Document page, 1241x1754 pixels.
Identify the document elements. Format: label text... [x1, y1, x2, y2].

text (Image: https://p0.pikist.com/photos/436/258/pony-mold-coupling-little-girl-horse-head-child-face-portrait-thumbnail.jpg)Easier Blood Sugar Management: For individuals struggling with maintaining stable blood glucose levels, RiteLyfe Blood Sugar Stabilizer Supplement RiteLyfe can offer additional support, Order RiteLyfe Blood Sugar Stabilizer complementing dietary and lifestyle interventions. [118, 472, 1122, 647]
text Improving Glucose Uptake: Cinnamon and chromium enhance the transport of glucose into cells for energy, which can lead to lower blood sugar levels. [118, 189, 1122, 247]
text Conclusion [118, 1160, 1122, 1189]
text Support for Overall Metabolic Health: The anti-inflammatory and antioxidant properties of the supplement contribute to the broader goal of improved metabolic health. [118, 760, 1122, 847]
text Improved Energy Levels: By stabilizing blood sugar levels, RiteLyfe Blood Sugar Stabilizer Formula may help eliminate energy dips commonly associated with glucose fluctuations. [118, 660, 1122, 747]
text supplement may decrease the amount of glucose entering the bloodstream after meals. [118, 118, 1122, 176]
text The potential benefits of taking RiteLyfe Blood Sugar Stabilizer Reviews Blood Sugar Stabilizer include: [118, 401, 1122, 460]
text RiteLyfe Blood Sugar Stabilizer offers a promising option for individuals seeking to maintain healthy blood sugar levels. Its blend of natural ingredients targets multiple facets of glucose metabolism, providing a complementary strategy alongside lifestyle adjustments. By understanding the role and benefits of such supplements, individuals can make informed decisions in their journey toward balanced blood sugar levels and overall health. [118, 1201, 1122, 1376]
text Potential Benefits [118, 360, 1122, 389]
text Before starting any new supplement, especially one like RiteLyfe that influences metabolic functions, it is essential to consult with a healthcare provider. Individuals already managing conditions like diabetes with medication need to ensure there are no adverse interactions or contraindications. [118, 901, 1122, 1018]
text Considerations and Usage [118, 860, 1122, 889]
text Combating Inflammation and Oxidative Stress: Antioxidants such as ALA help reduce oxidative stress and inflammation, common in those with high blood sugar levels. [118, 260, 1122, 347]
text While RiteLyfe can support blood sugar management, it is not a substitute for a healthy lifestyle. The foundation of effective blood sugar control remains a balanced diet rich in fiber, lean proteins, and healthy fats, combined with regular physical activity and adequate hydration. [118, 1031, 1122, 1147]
* * * * * * * * *
TRY IT =>
A verbatim copy of all the entries above is requested.

RESPONSE AREA =>
Document page, 1241x1754 pixels.
Identify the document elements. Format: label text... [x1, y1, x2, y2].

text (Image: https://p0.pikist.com/photos/436/258/pony-mold-coupling-little-girl-horse-head-child-face-portrait-thumbnail.jpg)Easier Blood Sugar Management: For individuals struggling with maintaining stable blood glucose levels, RiteLyfe Blood Sugar Stabilizer Supplement RiteLyfe can offer additional support, Order RiteLyfe Blood Sugar Stabilizer complementing dietary and lifestyle interventions. [118, 472, 1122, 647]
text Improving Glucose Uptake: Cinnamon and chromium enhance the transport of glucose into cells for energy, which can lead to lower blood sugar levels. [118, 189, 1122, 247]
text Conclusion [118, 1160, 1122, 1189]
text Support for Overall Metabolic Health: The anti-inflammatory and antioxidant properties of the supplement contribute to the broader goal of improved metabolic health. [118, 760, 1122, 847]
text Improved Energy Levels: By stabilizing blood sugar levels, RiteLyfe Blood Sugar Stabilizer Formula may help eliminate energy dips commonly associated with glucose fluctuations. [118, 660, 1122, 747]
text supplement may decrease the amount of glucose entering the bloodstream after meals. [118, 118, 1122, 176]
text The potential benefits of taking RiteLyfe Blood Sugar Stabilizer Reviews Blood Sugar Stabilizer include: [118, 401, 1122, 460]
text RiteLyfe Blood Sugar Stabilizer offers a promising option for individuals seeking to maintain healthy blood sugar levels. Its blend of natural ingredients targets multiple facets of glucose metabolism, providing a complementary strategy alongside lifestyle adjustments. By understanding the role and benefits of such supplements, individuals can make informed decisions in their journey toward balanced blood sugar levels and overall health. [118, 1201, 1122, 1376]
text Potential Benefits [118, 360, 1122, 389]
text Before starting any new supplement, especially one like RiteLyfe that influences metabolic functions, it is essential to consult with a healthcare provider. Individuals already managing conditions like diabetes with medication need to ensure there are no adverse interactions or contraindications. [118, 901, 1122, 1018]
text Considerations and Usage [118, 860, 1122, 889]
text Combating Inflammation and Oxidative Stress: Antioxidants such as ALA help reduce oxidative stress and inflammation, common in those with high blood sugar levels. [118, 260, 1122, 347]
text While RiteLyfe can support blood sugar management, it is not a substitute for a healthy lifestyle. The foundation of effective blood sugar control remains a balanced diet rich in fiber, lean proteins, and healthy fats, combined with regular physical activity and adequate hydration. [118, 1031, 1122, 1147]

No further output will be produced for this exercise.